__Data shown__:
######

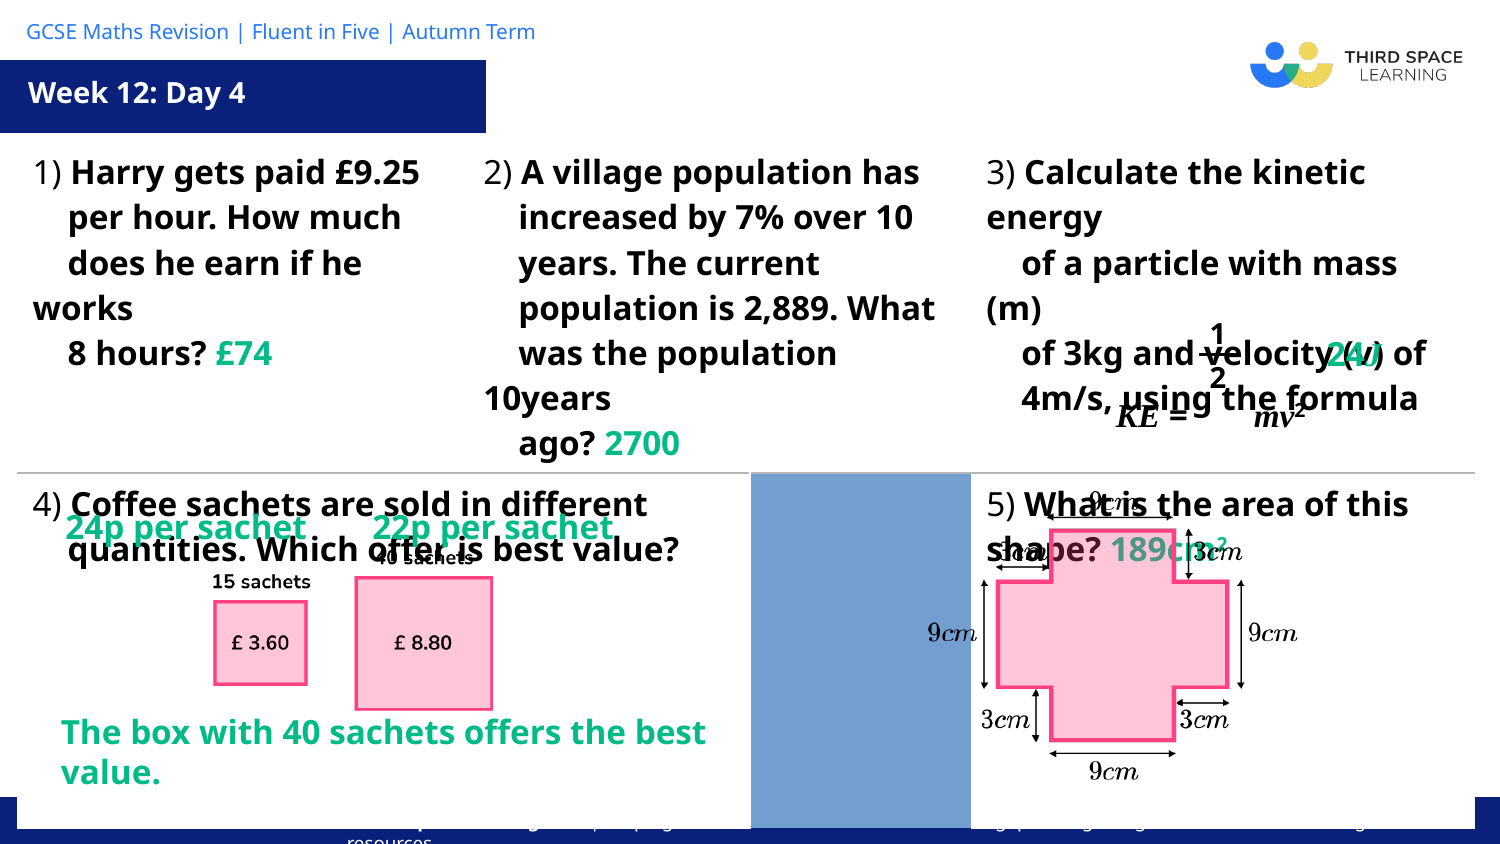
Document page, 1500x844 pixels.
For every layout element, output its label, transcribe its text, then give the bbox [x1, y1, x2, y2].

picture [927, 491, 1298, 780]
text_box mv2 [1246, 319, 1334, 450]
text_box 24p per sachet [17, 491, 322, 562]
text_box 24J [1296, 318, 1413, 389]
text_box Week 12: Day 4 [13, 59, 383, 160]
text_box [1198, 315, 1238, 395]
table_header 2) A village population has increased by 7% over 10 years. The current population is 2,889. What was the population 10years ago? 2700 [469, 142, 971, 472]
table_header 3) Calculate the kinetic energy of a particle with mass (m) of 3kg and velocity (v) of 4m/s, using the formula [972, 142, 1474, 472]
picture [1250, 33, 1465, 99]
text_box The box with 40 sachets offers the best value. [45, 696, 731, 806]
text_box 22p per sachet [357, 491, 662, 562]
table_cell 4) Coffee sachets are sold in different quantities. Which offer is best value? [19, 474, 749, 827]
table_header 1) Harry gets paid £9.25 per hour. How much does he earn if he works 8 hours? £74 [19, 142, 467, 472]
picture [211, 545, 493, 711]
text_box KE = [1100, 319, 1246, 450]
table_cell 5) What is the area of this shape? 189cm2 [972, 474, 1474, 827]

######

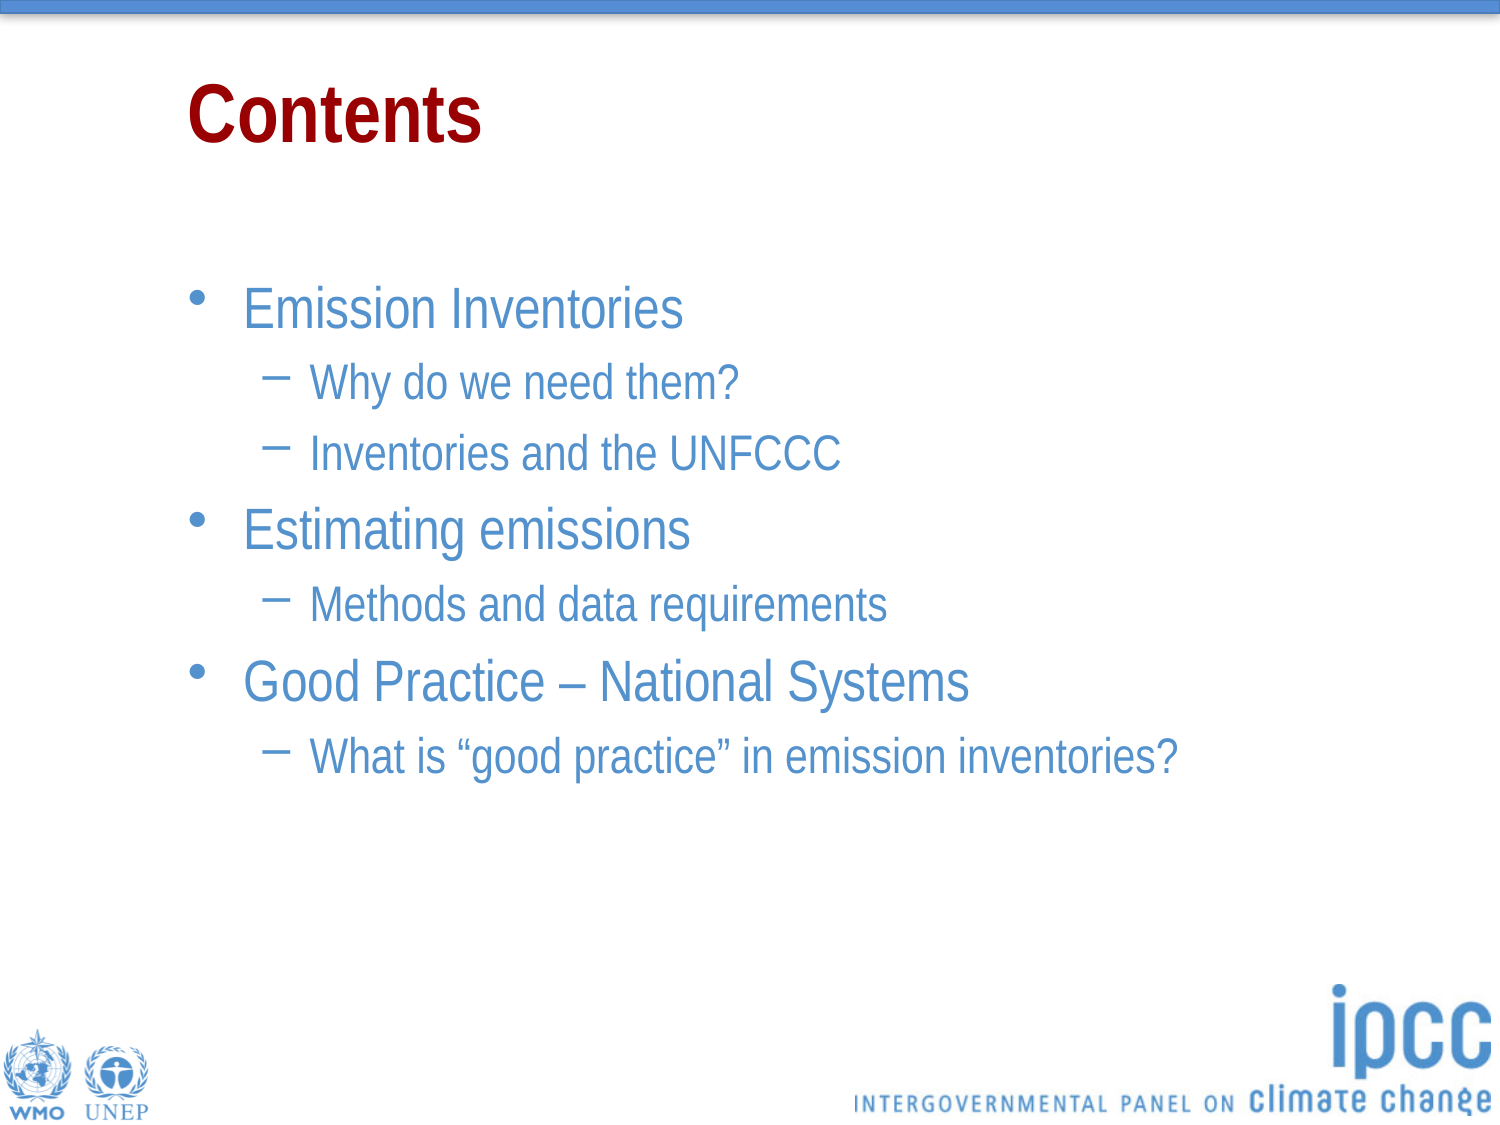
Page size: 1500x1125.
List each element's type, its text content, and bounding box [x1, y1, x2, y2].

######

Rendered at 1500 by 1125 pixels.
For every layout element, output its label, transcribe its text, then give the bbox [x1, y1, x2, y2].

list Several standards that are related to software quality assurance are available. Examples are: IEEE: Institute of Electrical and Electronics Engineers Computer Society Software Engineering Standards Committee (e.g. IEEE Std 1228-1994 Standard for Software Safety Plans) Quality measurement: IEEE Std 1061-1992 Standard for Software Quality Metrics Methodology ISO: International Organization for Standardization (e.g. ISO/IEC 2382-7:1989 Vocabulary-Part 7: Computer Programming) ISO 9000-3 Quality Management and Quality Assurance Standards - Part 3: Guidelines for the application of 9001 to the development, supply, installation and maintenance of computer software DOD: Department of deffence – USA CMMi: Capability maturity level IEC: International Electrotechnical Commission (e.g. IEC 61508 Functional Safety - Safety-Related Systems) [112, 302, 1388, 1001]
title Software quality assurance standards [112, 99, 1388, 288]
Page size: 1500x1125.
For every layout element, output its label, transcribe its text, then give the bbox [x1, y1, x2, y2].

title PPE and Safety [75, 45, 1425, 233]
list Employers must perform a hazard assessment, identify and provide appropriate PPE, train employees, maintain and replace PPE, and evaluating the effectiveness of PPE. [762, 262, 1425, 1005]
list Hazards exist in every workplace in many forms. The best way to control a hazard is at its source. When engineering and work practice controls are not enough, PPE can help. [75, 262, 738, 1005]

######

__Your objective__: Search the material above for the word "pixels", and return each line that holds it.

__Solved exercise__:
Document page, 1500x844 pixels.
Rendered at 1500 by 1125 pixels.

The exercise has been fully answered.